Whole Brands: When the Idea Fits the Experience

My colleague, Alice lives in New York and has an astonishing photography collection. She invited me to see it a while ago, and I was staggered at the breadth of the collection. But the piece that really knocked me out was the Piss Christ by Andres Serrano, one in a series of Serrano’s photographs where the icon is submerged in a vile of the artist’s blood and urine, hence the name Piss Christ. And yes, it’s the same photograph that gave Jessie Helms his national censorship platform and nearly zeroed out the National Endowment for the Arts.

For me, the piece was breathtaking. (Full disclosure: I am a practicing Roman Catholic highly suspectible to guilt and incense.) So by rights, I should have been violently offended by the image. Instead, I stood in Alice’s hallway where it hung and couldn’t tear myself away. She finally broke the spell by offering a cup of tea.

So what gives? Why can something that is so abhorrent in principal be so beautiful when we experience it?

Because the idea of something is not the same as something. When the idea of something is sympatico with the experience of it, the effect is magical. When they diverge it can result in several things. It can create a niche of fervor–a cult following the likes of which Malcom Gladwell describes. Or, it can leave people feeling confused and unfulfilled. The accumulation of which leads to cynicism. In which case, the experience trumps the idea. Elizabeth Gilbert explains in her bestseller, Eat, Pray Love, that the renaissance was possible when the Italians had experienced the perverse corruption of the Emperors because when nothing could be trusted, people decided to trust what they could experience–beauty.

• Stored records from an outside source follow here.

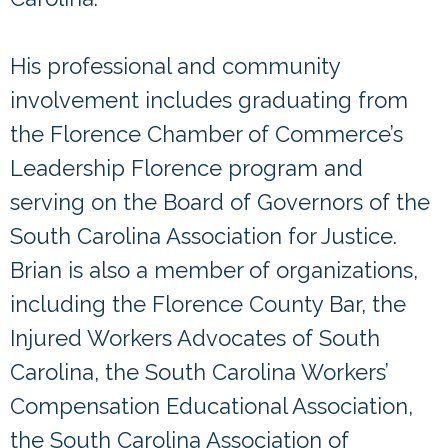
His professional and community
involvement includes graduating from
the Florence Chamber of Commerce’s
Leadership Florence program and
serving on the Board of Governors of the
South Carolina Association for Justice.
Brian is also a member of organizations,
including the Florence County Bar, the
Injured Workers Advocates of South
Carolina, the South Carolina Workers’
Compensation Educational Association,
the South Carolina Association of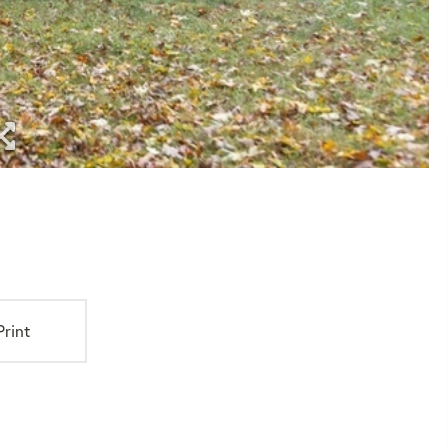
Print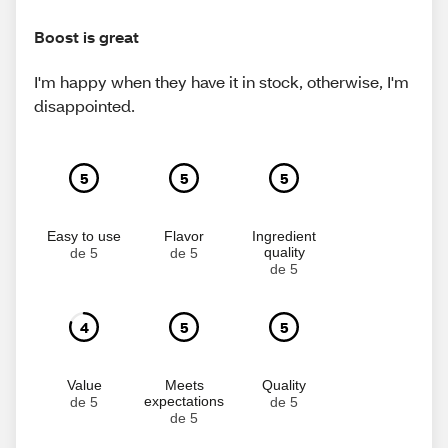
Boost is great
I'm happy when they have it in stock, otherwise, I'm
disappointed.
5
5
5
Easy to use
Flavor
Ingredient
quality
de 5
de 5
de 5
4
5
5
Value
Meets
Quality
expectations
de 5
de 5
de 5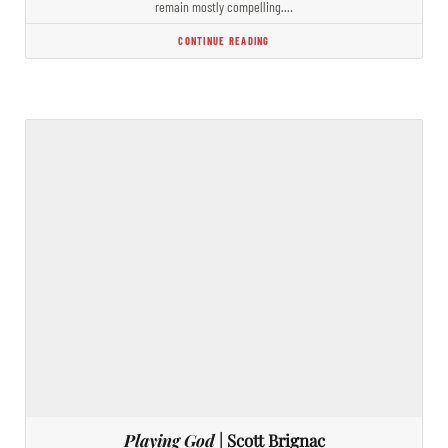
remain mostly compelling.…
CONTINUE READING
Playing God
| Scott Brignac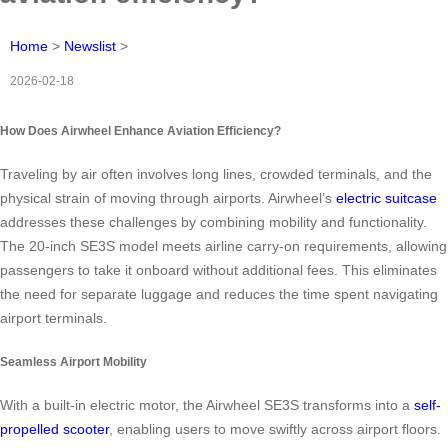
Home
>
Newslist
>
2026-02-18
How Does Airwheel Enhance Aviation Efficiency?
Traveling by air often involves long lines, crowded terminals, and the
physical strain of moving through airports. Airwheel’s
electric suitcase
addresses these challenges by combining mobility and functionality.
The 20-inch SE3S model meets airline carry-on requirements, allowing
passengers to take it onboard without additional fees. This eliminates
the need for separate luggage and reduces the time spent navigating
airport terminals.
Seamless Airport Mobility
With a built-in electric motor, the Airwheel SE3S transforms into a
self-
propelled scooter
, enabling users to move swiftly across airport floors.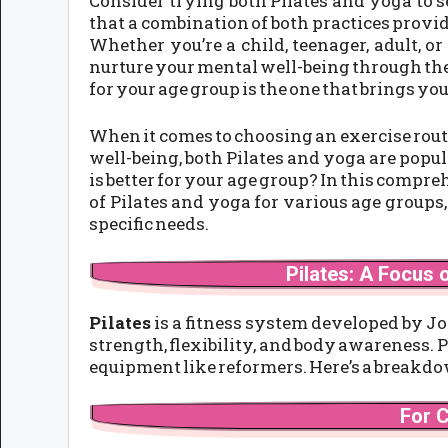
Consider trying both Pilates and yoga to 
that a combination of both practices provid
Whether you’re a child, teenager, adult, or 
nurture your mental well-being through thes
for your age group is the one that brings you
When it comes to choosing an exercise routi
well-being, both Pilates and yoga are popul
is better for your age group? In this compre
of Pilates and yoga for various age groups
specific needs.
Pilates: A Focus o
Pilates
is a fitness system developed by Jo
strength, flexibility, and body awareness. P
equipment like reformers. Here’s a breakdow
For 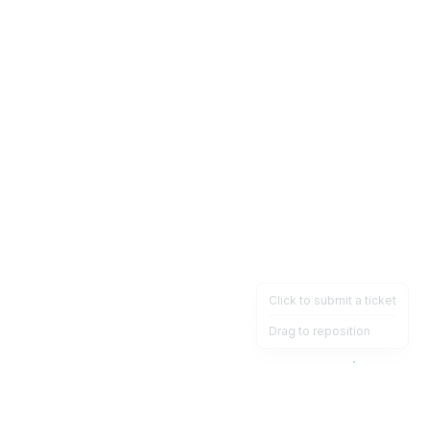
Click to submit a ticket
Drag to reposition
OpsHeave
Drag 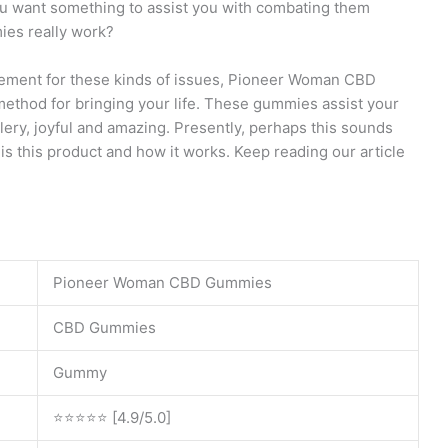
ou want something to assist you with combating them
es really work?
ement for these kinds of issues, Pioneer Woman CBD
thod for bringing your life. These gummies assist your
olery, joyful and amazing. Presently, perhaps this sounds
is this product and how it works. Keep reading our article
Pioneer Woman CBD Gummies
CBD Gummies
Gummy
⭐⭐⭐⭐⭐ [4.9/5.0]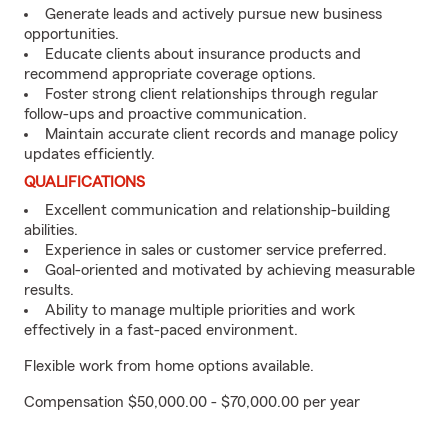
Generate leads and actively pursue new business
opportunities.
Educate clients about insurance products and
recommend appropriate coverage options.
Foster strong client relationships through regular
follow-ups and proactive communication.
Maintain accurate client records and manage policy
updates efficiently.
QUALIFICATIONS
Excellent communication and relationship-building
abilities.
Experience in sales or customer service preferred.
Goal-oriented and motivated by achieving measurable
results.
Ability to manage multiple priorities and work
effectively in a fast-paced environment.
Flexible work from home options available.
Compensation $50,000.00 - $70,000.00 per year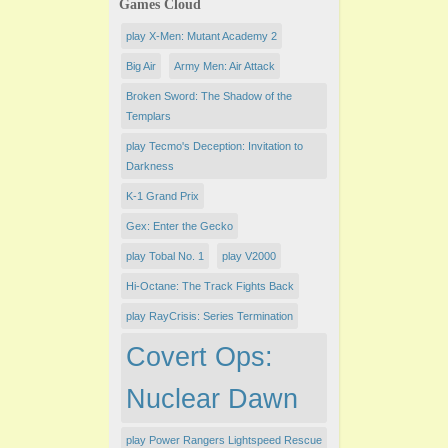
Games Cloud
play X-Men: Mutant Academy 2
Big Air
Army Men: Air Attack
Broken Sword: The Shadow of the
Templars
play Tecmo's Deception: Invitation to
Darkness
K-1 Grand Prix
Gex: Enter the Gecko
play Tobal No. 1
play V2000
Hi-Octane: The Track Fights Back
play RayCrisis: Series Termination
Covert Ops:
Nuclear Dawn
play Power Rangers Lightspeed Rescue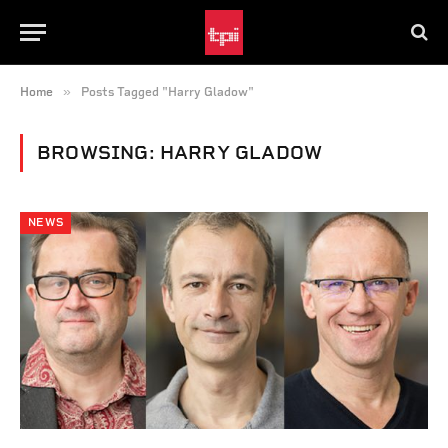
»
Home
Posts Tagged "Harry Gladow"
BROWSING:
HARRY GLADOW
NEWS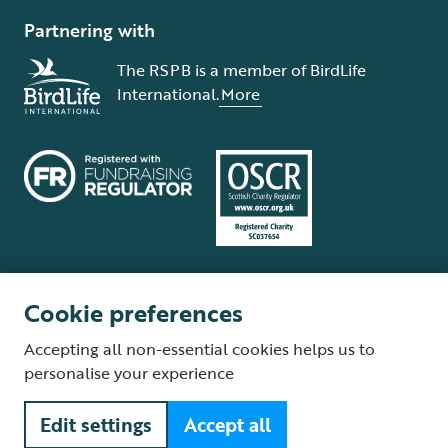
Partnering with
The RSPB is a member of BirdLife
International.
More
Cookie preferences
Terms and conditions
Cookie policy
Privacy policy
Complaints Policy
Accepting all non-essential cookies helps us to
Supplier Terms and Conditions
About our site
Modern Slavery Act
personalise your experience
Fair Work statement
Edit settings
Accept all
© The Royal Society for the Protection of Birds (RSPB) is a registered
charity: England and Wales no. 207076, Scotland no. SC037654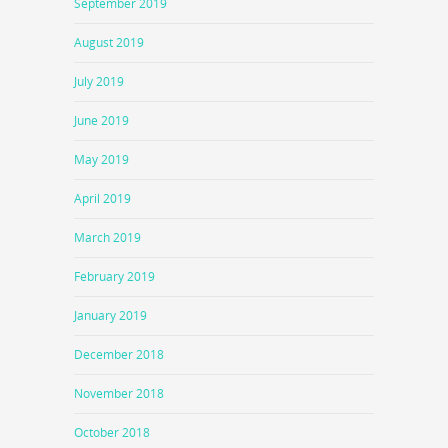
September 2019
August 2019
July 2019
June 2019
May 2019
April 2019
March 2019
February 2019
January 2019
December 2018
November 2018
October 2018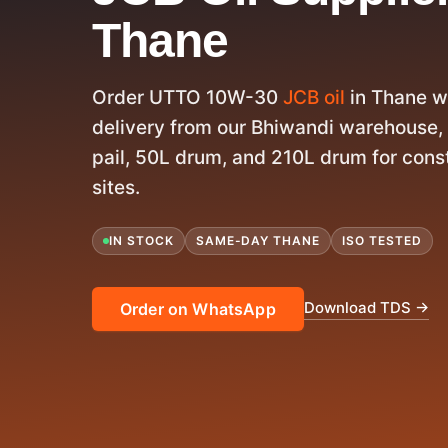
Thane
Order UTTO 10W-30
JCB oil
in Thane w
delivery from our Bhiwandi warehouse,
pail, 50L drum, and 210L drum for con
sites.
IN STOCK
SAME-DAY THANE
ISO TESTED
Download TDS →
Order on WhatsApp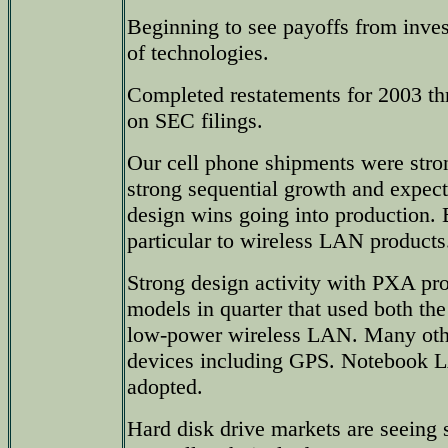
Beginning to see payoffs from inve
of technologies.
Completed restatements for 2003 t
on SEC filings.
Our cell phone shipments were str
strong sequential growth and expect
design wins going into production. 
particular to wireless LAN products
Strong design activity with PXA pr
models in quarter that used both th
low-power wireless LAN. Many othe
devices including GPS. Notebook 
adopted.
Hard disk drive markets are seeing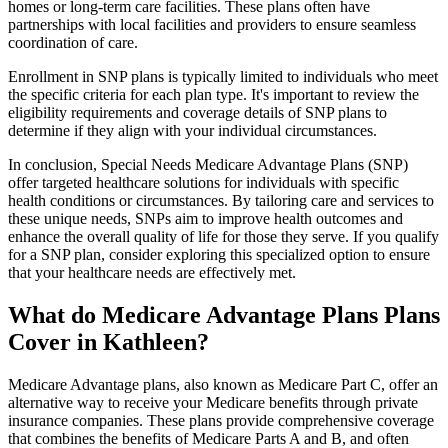
homes or long-term care facilities. These plans often have
partnerships with local facilities and providers to ensure seamless
coordination of care.
Enrollment in SNP plans is typically limited to individuals who meet
the specific criteria for each plan type. It's important to review the
eligibility requirements and coverage details of SNP plans to
determine if they align with your individual circumstances.
In conclusion, Special Needs Medicare Advantage Plans (SNP)
offer targeted healthcare solutions for individuals with specific
health conditions or circumstances. By tailoring care and services to
these unique needs, SNPs aim to improve health outcomes and
enhance the overall quality of life for those they serve. If you qualify
for a SNP plan, consider exploring this specialized option to ensure
that your healthcare needs are effectively met.
What do Medicare Advantage Plans Plans
Cover in Kathleen?
Medicare Advantage plans, also known as Medicare Part C, offer an
alternative way to receive your Medicare benefits through private
insurance companies. These plans provide comprehensive coverage
that combines the benefits of Medicare Parts A and B, and often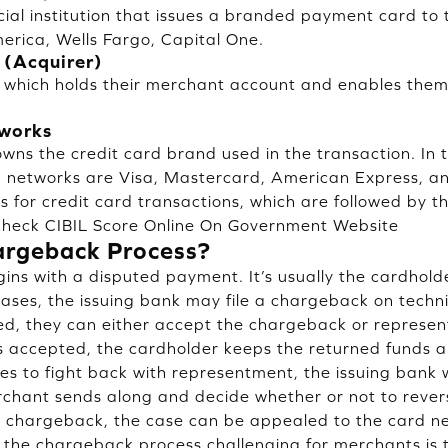
cial institution that issues a branded payment card to 
rica, Wells Fargo, Capital One.
 (Acquirer)
 which holds their merchant account and enables them
tworks
owns the credit card brand used in the transaction. In 
d networks are Visa, Mastercard, American Express, a
 for credit card transactions, which are followed by th
heck CIBIL Score Online On Government Website
argeback Process?
ns with a disputed payment. It’s usually the cardholde
cases, the issuing bank may file a chargeback on techn
ied, they can either accept the chargeback or represen
accepted, the cardholder keeps the returned funds an
es to fight back with representment, the issuing bank w
chant sends along and decide whether or not to rever
e chargeback, the case can be appealed to the card n
the chargeback process challenging for merchants is 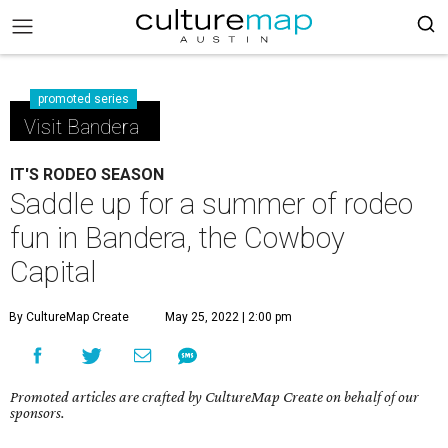
promoted series
Visit Bandera
IT'S RODEO SEASON
Saddle up for a summer of rodeo
fun in Bandera, the Cowboy
Capital
By CultureMap Create
May 25, 2022 | 2:00 pm
Promoted articles are crafted by CultureMap Create on behalf of our
sponsors.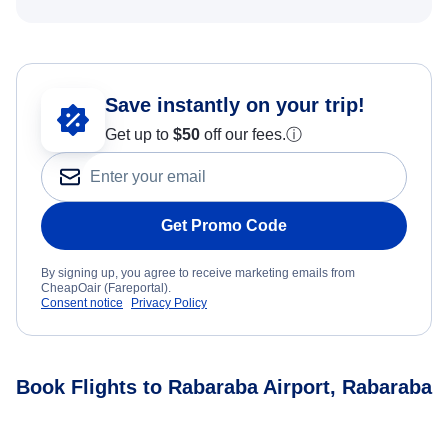
Save instantly on your trip!
Get up to
$50
off our fees.
ⓘ
Get Promo Code
By signing up, you agree to receive marketing emails from
CheapOair (Fareportal).
Consent notice
Privacy Policy
Book Flights to Rabaraba Airport, Rabaraba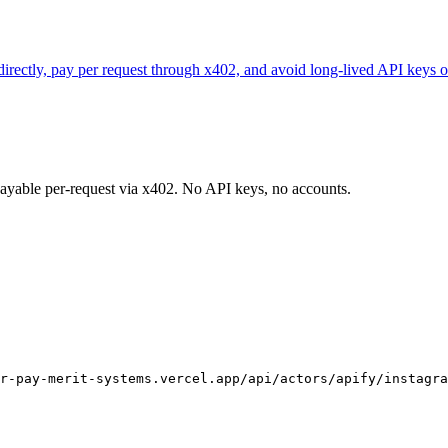
 directly, pay per request through x402, and avoid long-lived API keys o
 payable per-request via x402. No API keys, no accounts.
r-pay-merit-systems.vercel.app/api/actors/apify/instagra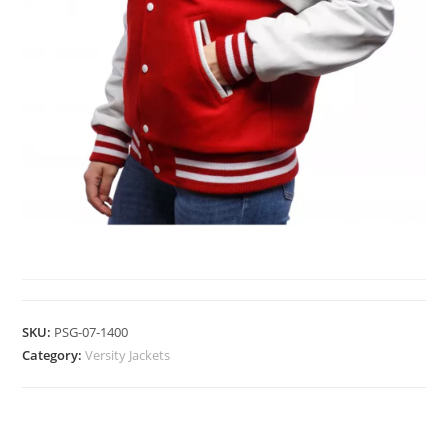
VERSITY JACKETS
SKU:
PSG-07-1400
Category:
Versity Jackets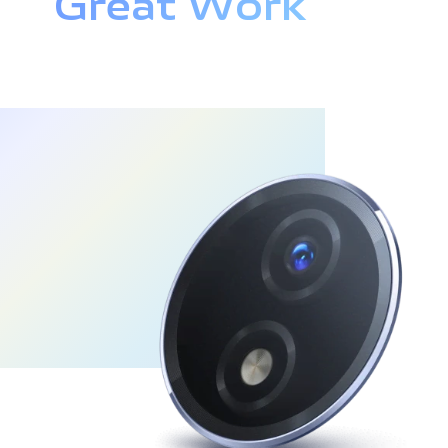
Great Work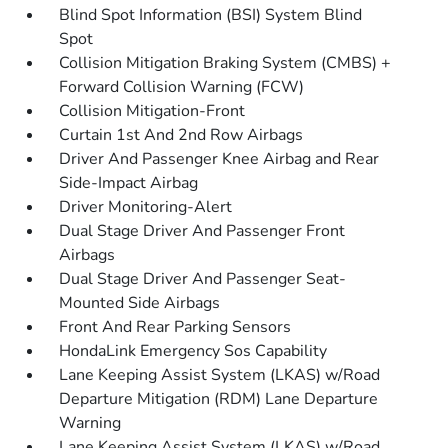
Blind Spot Information (BSI) System Blind
Spot
Collision Mitigation Braking System (CMBS) +
Forward Collision Warning (FCW)
Collision Mitigation-Front
Curtain 1st And 2nd Row Airbags
Driver And Passenger Knee Airbag and Rear
Side-Impact Airbag
Driver Monitoring-Alert
Dual Stage Driver And Passenger Front
Airbags
Dual Stage Driver And Passenger Seat-
Mounted Side Airbags
Front And Rear Parking Sensors
HondaLink Emergency Sos Capability
Lane Keeping Assist System (LKAS) w/Road
Departure Mitigation (RDM) Lane Departure
Warning
Lane Keeping Assist System (LKAS) w/Road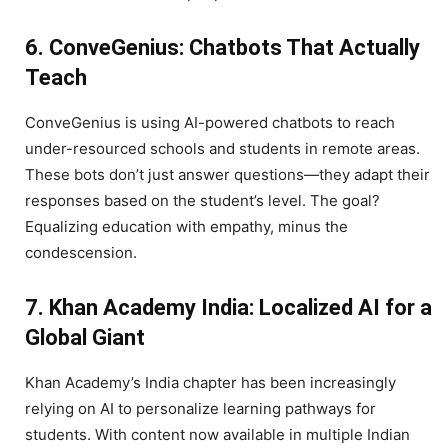
6. ConveGenius: Chatbots That Actually
Teach
ConveGenius is using AI-powered chatbots to reach
under-resourced schools and students in remote areas.
These bots don’t just answer questions—they adapt their
responses based on the student’s level. The goal?
Equalizing education with empathy, minus the
condescension.
7. Khan Academy India: Localized AI for a
Global Giant
Khan Academy’s India chapter has been increasingly
relying on AI to personalize learning pathways for
students. With content now available in multiple Indian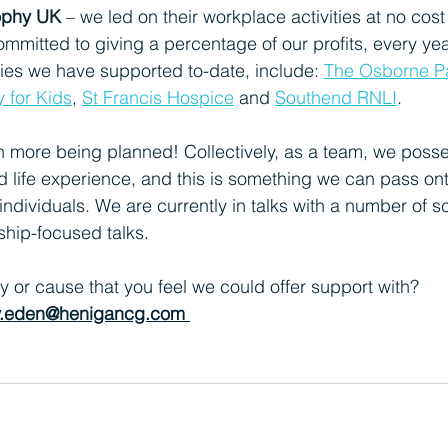
ophy UK
 – we led on their workplace activities at no cost
ommitted to giving a percentage of our profits, every year
ties we have supported to-date, include:
The Osborne Pa
y for Kids
, 
St Francis Hospice
and
Southend RNLI
.
h more being planned! Collectively, as a team, we poss
d life experience, and this is something we can pass ont
individuals. We are currently in talks with a number of s
ship-focused talks.
y or cause that you feel we could offer support with? 
ly.eden@henigancg.com 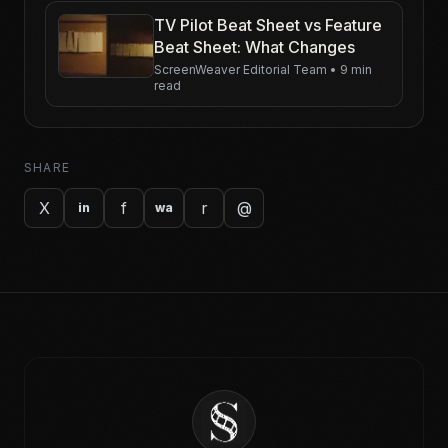
TV Pilot Beat Sheet vs Feature
Beat Sheet: What Changes
ScreenWeaver Editorial Team
•
9 min
read
SHARE
X
f
r
@
in
wa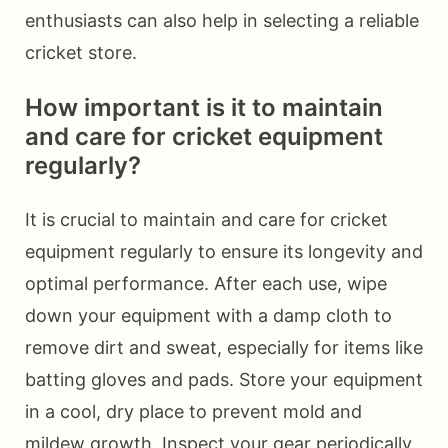
enthusiasts can also help in selecting a reliable
cricket store.
How important is it to maintain
and care for cricket equipment
regularly?
It is crucial to maintain and care for cricket
equipment regularly to ensure its longevity and
optimal performance. After each use, wipe
down your equipment with a damp cloth to
remove dirt and sweat, especially for items like
batting gloves and pads. Store your equipment
in a cool, dry place to prevent mold and
mildew growth. Inspect your gear periodically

And so it goes for the RenGen, too. As a witness to the political circus currently on display, I can see that when the ideas and the experience people have are in harmony, namely that we live in a society where tri-racial people exist and thrive, where men and women share power–magic is possible. When the ideas rest on a definition of American life that feels contrary to people’s experiences–it’s a dud.

For anyone dreaming of what to create, sell, or promote next, paying attention to the chemistry between the ideas and the experience of the brand is one of the basics that can produce a masterpiece, which always speaks for itself.